Several come to mind.  Mediated meet-and-confer, for example.  The cost of a failed EDD effort can dwarf the amount in controversy, so it makes sense to turn to neutral, technically adept intermediaries to help resolve nettlesome questions, of scope, search, forms of production and cost sharing.  Folks just behave better when company comes.  I also foresee divergence between discovery and the other traditional phases of litigation.  We may see entirely different teams handle discovery in a zealous but non-confrontational manner, leaving the scorched earth stuff to others.

Another development that will sneak up on most lawyers is the growing marginalization of text.  As natural interfaces emerge—where you will talk or gesture to your computers—and as communication gets more real time and visual, words will manifest conduct less frequently.  Take YouTube.  I don’t get it—to me, it’s silly and boring—but it’s rich and exciting to my kids…and text is tertiary.

Something else that will change is where we look for evidence.  If you were pursuing discovery against a teenager, where would you go to locate their most revealing ESI?   Social networking (virtualized storage)?   Cell phones and laptops (portable devices)?   Gaming devices (alternate platforms)?  In ten years, don’t imagine they won’t favor and extend the tools they grew up with.
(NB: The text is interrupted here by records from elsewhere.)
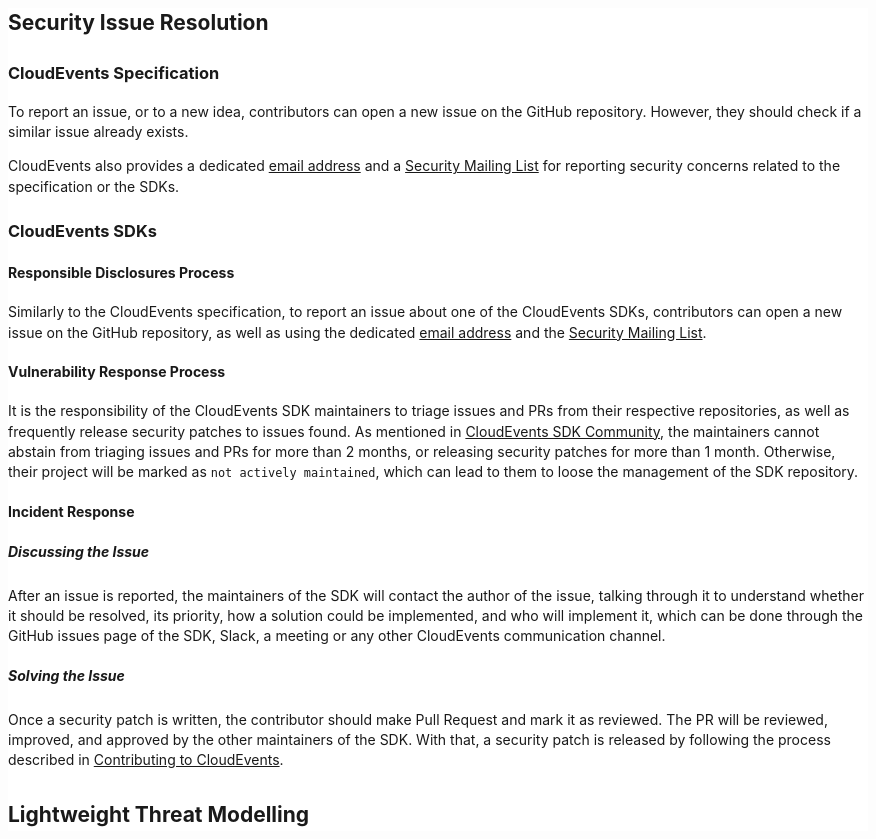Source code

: ## Security Issue Resolution

### CloudEvents Specification

To report an issue, or to a new idea, contributors can open a new  issue on the
GitHub repository. However, they should check if a similar issue already exists.

CloudEvents also provides a dedicated [email
address](cncf-cloudevents-security@lists.cncf.io) and a [Security Mailing
List](https://lists.cncf.io/g/cncf-cloudevents-security/topics) for reporting
security concerns related to the specification or the SDKs.

### CloudEvents SDKs

#### Responsible Disclosures Process

Similarly to the CloudEvents specification, to report an issue about one of the
CloudEvents SDKs, contributors can open a new  issue on the GitHub repository,
as well as using the dedicated [email
address](cncf-cloudevents-security@lists.cncf.io) and the [Security Mailing
List](https://lists.cncf.io/g/cncf-cloudevents-security/topics).

#### Vulnerability Response Process

It is the responsibility of the CloudEvents SDK maintainers to triage issues and
PRs from their respective repositories, as well as frequently release security
patches to issues found. As mentioned in [CloudEvents SDK
Community](#cloudevents-sdk-community), the maintainers cannot abstain from
triaging issues and PRs for more than 2 months, or releasing security patches
for more than 1 month. Otherwise, their project will be marked as `not actively
maintained`, which can lead to them to loose the management of the SDK
repository.

#### Incident Response

##### Discussing the Issue

After an issue is reported, the maintainers of the SDK will contact the author
of the issue, talking through it to understand whether it should be resolved,
its priority, how a solution could be implemented, and who will implement it,
which can be done through the GitHub issues page of the SDK, Slack, a meeting or
any other CloudEvents communication channel.

##### Solving the Issue

Once a security patch is written, the contributor should make Pull Request and
mark it as reviewed. The PR will be reviewed, improved, and approved by the
other maintainers of the SDK. With that, a security patch is released by
following the process described in [Contributing to
CloudEvents](#contributing-to-cloudevents).

## Lightweight Threat Modelling
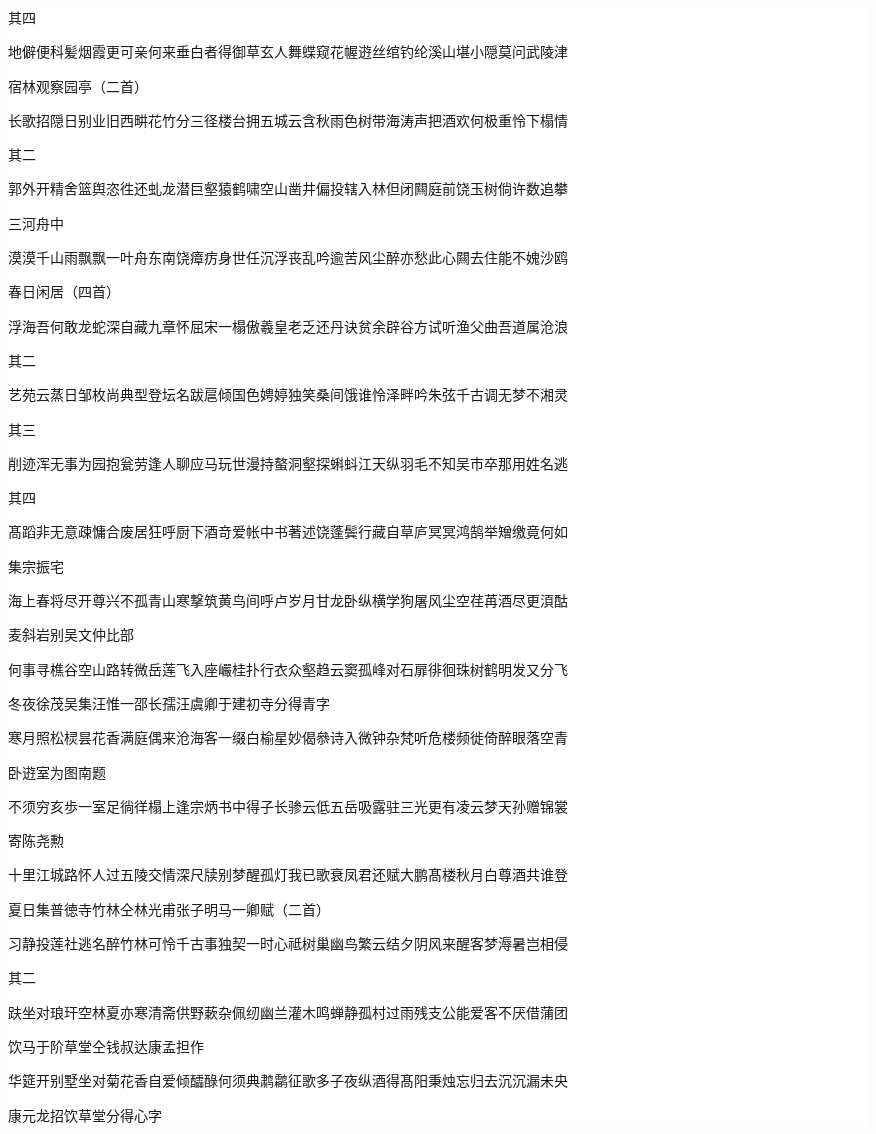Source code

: 其四  

地僻便科髪烟霞更可亲何来垂白者得御草玄人舞蝶窥花幄逰丝绾钓纶溪山堪小隠莫问武陵津  

宿林观察园亭（二首）  

长歌招隠日别业旧西畊花竹分三径楼台拥五城云含秋雨色树带海涛声把酒欢何极重怜下榻情  

其二  

郭外开精舍篮舆恣徃还虬龙潜巨壑猿鹤啸空山凿井偏投辖入林但闭闗庭前饶玉树倘许数追攀  

三河舟中  

漠漠千山雨飘飘一叶舟东南饶瘴疠身世任沉浮丧乱吟逾苦风尘醉亦愁此心闗去住能不媿沙鸥  

春日闲居（四首）  

浮海吾何敢龙蛇深自藏九章怀屈宋一榻傲羲皇老乏还丹诀贫余辟谷方试听渔父曲吾道属沧浪  

其二  

艺苑云蒸日邹枚尚典型登坛名跋扈倾国色娉婷独笑桑间饿谁怜泽畔吟朱弦千古调无梦不湘灵  

其三  

削迹浑无事为园抱瓮劳逢人聊应马玩世漫持螯洞壑探蝌蚪江天纵羽毛不知吴市卒那用姓名逃  

其四  

髙蹈非无意疎慵合废居狂呼厨下酒竒爱帐中书著述饶蓬鬓行藏自草庐冥冥鸿鹄举矰缴竟何如  

集宗振宅  

海上春将尽开尊兴不孤青山寒撃筑黄鸟间呼卢岁月甘龙卧纵横学狗屠风尘空荏苒酒尽更湏酤  

麦斜岩别吴文仲比部  

何事寻樵谷空山路转微岳莲飞入座巗桂扑行衣众壑趋云窦孤峰对石扉徘徊珠树鹤明发又分飞  

冬夜徐茂吴集汪惟一邵长孺汪虞卿于建初寺分得青字  

寒月照松棂昙花香满庭偶来沧海客一缀白榆星妙偈叅诗入微钟杂梵听危楼频徙倚醉眼落空青  

卧逰室为图南题  

不须穷亥歩一室足徜徉榻上逢宗炳书中得子长骖云低五岳吸露驻三光更有凌云梦天孙赠锦裳  

寄陈尧勲  

十里江城路怀人过五陵交情深尺牍别梦醒孤灯我已歌衰凤君还赋大鹏髙楼秋月白尊酒共谁登  

夏日集普徳寺竹林仝林光甫张子明马一卿赋（二首）  

习静投莲社逃名醉竹林可怜千古事独契一时心祗树巢幽鸟繁云结夕阴风来醒客梦溽暑岂相侵  

其二  

趺坐对琅玕空林夏亦寒清斋供野蔌杂佩纫幽兰灌木鸣蝉静孤村过雨残支公能爱客不厌借蒲团  

饮马于阶草堂仝钱叔达康孟担作  

华筵开别墅坐对菊花香自爱倾醽醁何须典鹔鹴征歌多子夜纵酒得髙阳秉烛忘归去沉沉漏未央  

康元龙招饮草堂分得心字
Data is the ultimate portable commodity, so it’s odd we don’t take our computing environments with us. We will. If desktop machines survive, they will be little more than screens with network connectivity temporarily hosting the virtual identities we carry in our pockets or store online. Local hard drives will be an increasingly irrelevant place to search for files as EDD turns to personal storage devices and online storage.

Other trends lawyers may not foresee: People will retain much more data as there will be little incentive and less time to make it go away. “Cheaper to keep her” will be how most of us deal with data.  Location data will be routinely tracked by many devices with GPS functionality on and about our person, so this will become a new and useful evidence stream.  Virtual machines will be used as forms of production.  Local storage will give way to cloud storage.  Hey, I could do this one all day!
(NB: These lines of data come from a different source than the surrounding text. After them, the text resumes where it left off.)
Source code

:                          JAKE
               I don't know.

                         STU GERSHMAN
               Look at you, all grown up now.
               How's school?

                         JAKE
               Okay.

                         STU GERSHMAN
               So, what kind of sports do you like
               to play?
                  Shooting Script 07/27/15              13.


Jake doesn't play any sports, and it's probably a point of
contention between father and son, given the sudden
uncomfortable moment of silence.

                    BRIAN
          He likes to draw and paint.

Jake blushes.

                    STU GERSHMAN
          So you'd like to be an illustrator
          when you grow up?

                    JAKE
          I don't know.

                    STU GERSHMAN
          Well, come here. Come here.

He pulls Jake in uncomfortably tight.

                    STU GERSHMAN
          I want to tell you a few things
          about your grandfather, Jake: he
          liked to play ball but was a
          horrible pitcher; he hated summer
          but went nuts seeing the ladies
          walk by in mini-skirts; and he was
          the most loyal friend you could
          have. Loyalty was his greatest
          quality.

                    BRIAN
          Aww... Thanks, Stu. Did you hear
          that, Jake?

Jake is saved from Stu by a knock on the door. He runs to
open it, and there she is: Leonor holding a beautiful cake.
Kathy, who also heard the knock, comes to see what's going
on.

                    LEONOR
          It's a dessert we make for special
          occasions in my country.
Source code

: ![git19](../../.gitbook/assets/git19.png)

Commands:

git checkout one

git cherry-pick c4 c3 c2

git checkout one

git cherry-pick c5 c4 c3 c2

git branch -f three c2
4) You have an extensive background in both e-discovery and computer forensics. Do you see a convergence, or will they remain largely separate worlds from a process and technology perspective?
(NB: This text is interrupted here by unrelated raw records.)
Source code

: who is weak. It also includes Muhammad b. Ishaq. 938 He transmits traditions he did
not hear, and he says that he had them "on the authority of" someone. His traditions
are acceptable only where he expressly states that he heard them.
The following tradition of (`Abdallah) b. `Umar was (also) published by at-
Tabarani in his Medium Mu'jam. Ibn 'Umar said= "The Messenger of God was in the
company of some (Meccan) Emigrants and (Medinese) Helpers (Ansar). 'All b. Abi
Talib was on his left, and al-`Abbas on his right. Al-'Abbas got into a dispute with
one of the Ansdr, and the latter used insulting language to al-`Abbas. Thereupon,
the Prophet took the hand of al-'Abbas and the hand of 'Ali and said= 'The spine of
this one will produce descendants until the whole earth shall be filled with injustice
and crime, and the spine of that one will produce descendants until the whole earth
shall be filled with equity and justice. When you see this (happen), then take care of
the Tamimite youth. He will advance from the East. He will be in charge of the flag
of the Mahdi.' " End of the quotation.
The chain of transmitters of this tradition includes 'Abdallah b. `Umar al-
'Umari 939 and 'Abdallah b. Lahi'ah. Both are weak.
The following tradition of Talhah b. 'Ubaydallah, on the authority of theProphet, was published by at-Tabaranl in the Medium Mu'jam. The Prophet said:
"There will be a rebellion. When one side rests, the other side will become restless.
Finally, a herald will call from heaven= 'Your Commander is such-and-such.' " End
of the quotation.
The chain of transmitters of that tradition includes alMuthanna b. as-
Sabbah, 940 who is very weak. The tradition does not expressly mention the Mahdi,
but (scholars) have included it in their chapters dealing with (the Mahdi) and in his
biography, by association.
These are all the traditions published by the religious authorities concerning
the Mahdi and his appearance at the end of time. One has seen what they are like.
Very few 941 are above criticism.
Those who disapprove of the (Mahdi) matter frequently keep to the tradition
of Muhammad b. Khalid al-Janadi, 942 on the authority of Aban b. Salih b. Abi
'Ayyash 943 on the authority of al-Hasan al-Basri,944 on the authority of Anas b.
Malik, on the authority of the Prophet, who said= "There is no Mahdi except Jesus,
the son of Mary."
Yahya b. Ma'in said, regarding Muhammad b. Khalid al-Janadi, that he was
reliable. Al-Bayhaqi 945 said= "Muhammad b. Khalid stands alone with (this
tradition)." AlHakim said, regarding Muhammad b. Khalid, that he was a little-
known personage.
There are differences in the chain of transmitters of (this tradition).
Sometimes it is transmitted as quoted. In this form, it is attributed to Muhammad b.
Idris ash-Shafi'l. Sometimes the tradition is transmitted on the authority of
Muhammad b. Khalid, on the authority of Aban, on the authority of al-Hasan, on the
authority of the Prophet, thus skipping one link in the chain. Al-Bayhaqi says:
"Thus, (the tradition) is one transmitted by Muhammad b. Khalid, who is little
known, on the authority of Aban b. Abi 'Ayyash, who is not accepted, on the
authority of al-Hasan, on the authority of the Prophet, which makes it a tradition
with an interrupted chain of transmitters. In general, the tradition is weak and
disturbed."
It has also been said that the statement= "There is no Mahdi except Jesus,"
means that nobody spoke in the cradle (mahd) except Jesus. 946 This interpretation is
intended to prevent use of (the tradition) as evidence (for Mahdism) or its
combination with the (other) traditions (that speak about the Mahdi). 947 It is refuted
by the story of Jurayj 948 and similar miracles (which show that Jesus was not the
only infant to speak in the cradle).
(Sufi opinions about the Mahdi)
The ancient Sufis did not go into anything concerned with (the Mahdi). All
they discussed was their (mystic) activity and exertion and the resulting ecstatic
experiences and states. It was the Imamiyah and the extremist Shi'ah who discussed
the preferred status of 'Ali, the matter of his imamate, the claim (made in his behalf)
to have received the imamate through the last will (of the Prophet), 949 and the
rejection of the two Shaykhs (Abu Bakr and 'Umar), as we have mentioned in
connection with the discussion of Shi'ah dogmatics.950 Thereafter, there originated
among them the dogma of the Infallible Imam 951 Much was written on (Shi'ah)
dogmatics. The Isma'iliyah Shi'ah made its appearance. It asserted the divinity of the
I see convergence already.  “Forensically sound” practices are creeping into EDD harvest and traditionally rigid approaches to disk forensics are being challenged by the practical realities of immense volume and mission-critical operations.   We see the growth of “live” forensics, hash values displacing Bates numbers and operating systems allowing more and more deleted information to be easily resurrected.

The tools and techniques of each discipline are also converging.  But there will remain a distinction between the two flowing from the unique ability of a skilled forensics examiner to distill the bits and bytes into a compelling tale of human strength or frailty.  It’s painfully easy to misread the significance of digital footprints.  There’s a component of science and art to computer forensics that will insure its distinction and growth.

We face convergent challenges, too.  In both forensics and EDD, the lure of lucre pulls in people who really ought to be doing something less harmful.  Lives, liberty, fortunes, and careers hinge on some computer forensic examinations; yet, some schools and tool sellers promote the notion that you can learn what you need to know over a long weekend.  Just as many copy shops decided they were e-discovery experts one dark night, a lot of poorly trained, incurious and careless forensic examiners are popping up all over.  I’m frankly appalled by some of what I see out there.   Where I hope we ultimately converge is a high standard of professionalism and proven expertise.

5) Finally, the question on the mind of every loyal “Ball in Your Court” reader: Which court is it — basketball, tennis, or volleyball?

I’ve never been much for team sports, but if I have to choose, I opt for the one played on the beach by fit, bikini-clad women.  I may be a hopeless nerd, but I’m not stupid.